I just learned that I won one of the First Prizes in the Best of the Gage Academy Awards for 2015! Wow! I’m kind of blown away. If you’d like to see my work and the other winners of the Best of the Gage this year, it’ll be on display in the Steele Gallery at the Gage (1501 10th Ave E #101, Seattle, WA 98102) until August 17th.
If you don’t know about the Gage, it’s a famous fine art school in Seattle founded by Gary Faigin and associated with such luminaries as Juliette Aristides.
My prize-winning drawing was done in my first-ever figure drawing class with Aron Hart (Figure Foundation I). I’ll admit I was initially overwhelmed by figure drawing, but I found that blocking in shapes, making master copies, and then learning the anatomy helped a lot.

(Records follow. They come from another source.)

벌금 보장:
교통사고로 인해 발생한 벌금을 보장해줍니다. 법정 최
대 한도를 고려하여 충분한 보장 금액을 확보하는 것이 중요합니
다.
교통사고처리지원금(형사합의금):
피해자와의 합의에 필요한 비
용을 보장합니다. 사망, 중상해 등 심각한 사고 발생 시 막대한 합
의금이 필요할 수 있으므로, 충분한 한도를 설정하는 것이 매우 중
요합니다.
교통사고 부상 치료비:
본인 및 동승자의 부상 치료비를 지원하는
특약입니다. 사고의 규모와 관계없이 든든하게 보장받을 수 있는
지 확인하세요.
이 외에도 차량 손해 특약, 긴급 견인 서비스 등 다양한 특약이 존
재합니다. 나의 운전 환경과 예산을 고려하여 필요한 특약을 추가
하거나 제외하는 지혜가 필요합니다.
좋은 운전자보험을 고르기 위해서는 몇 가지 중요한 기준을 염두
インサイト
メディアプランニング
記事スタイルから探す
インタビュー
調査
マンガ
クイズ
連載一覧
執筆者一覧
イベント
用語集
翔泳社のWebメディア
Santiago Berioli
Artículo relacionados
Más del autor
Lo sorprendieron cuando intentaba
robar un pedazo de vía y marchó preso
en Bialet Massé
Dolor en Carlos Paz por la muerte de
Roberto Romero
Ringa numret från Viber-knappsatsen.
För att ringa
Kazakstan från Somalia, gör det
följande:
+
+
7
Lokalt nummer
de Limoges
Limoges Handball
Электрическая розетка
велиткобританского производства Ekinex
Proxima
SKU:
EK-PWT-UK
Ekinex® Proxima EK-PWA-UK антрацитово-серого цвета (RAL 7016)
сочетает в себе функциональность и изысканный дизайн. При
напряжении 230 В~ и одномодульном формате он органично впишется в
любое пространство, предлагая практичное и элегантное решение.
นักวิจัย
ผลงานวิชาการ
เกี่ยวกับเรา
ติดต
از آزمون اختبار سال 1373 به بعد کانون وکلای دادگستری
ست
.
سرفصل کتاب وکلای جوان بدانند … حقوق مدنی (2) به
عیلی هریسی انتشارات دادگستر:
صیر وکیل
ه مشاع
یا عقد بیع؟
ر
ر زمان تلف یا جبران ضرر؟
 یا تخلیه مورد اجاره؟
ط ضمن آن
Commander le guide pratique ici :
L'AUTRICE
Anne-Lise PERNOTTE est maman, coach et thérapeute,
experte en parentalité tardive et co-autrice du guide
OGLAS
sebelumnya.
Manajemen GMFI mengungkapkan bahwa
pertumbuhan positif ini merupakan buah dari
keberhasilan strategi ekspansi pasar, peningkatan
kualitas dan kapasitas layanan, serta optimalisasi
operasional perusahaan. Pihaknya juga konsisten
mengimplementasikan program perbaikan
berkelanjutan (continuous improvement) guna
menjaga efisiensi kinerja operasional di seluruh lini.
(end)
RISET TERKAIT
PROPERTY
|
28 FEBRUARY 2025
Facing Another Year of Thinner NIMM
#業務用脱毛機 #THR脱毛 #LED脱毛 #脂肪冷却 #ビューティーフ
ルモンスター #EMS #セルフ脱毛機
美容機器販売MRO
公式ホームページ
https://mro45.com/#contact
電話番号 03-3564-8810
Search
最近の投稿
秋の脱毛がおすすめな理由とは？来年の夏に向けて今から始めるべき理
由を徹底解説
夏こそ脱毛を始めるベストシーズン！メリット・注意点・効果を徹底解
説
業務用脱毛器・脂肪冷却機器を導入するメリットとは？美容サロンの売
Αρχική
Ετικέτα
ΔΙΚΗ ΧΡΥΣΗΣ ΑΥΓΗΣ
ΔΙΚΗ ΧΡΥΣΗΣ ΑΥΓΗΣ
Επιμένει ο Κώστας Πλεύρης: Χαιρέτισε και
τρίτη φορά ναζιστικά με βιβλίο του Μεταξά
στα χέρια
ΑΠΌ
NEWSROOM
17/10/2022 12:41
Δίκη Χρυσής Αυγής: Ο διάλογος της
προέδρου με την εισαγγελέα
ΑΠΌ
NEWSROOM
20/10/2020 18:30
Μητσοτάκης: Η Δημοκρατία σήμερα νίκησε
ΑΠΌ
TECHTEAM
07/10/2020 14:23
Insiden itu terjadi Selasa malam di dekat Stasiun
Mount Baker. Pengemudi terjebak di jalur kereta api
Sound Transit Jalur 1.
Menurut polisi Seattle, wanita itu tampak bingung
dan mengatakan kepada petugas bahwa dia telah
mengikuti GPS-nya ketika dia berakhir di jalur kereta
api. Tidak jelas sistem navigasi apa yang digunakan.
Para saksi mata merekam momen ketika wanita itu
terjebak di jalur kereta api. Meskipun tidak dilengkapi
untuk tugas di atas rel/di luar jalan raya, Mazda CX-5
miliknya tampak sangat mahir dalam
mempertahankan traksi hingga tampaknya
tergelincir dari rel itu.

It was in Aron’s class that I also first started using graphite sticks and compressed charcoal and I took to that medium very well.
I know I haven’t had time to post blog updates in a while, but I’ll get back to them. Lots of great things – finished out another quarter of Art History and Composition (wrote on The Ambassadors by Holbein) and now halfway through Color and Figure Drawing II. This is a great quarter as I’m doing all art. I’ve also be traveling a lot but have some great photos from my time at the Los Angeles County Museum of Art and Isabella Gardner Museum in Boston.
I had an incredible opportunity to study with Allen Williams at the TLC Workshops in October. Williams is a master of highly realistic fantasy drawings and I experimented for the first time with graphite powder.
This Marabou stork was the first thing that I drew with powder. I used William’s technique of looking for random patterns in powder then letting these patterns evolve into drawing.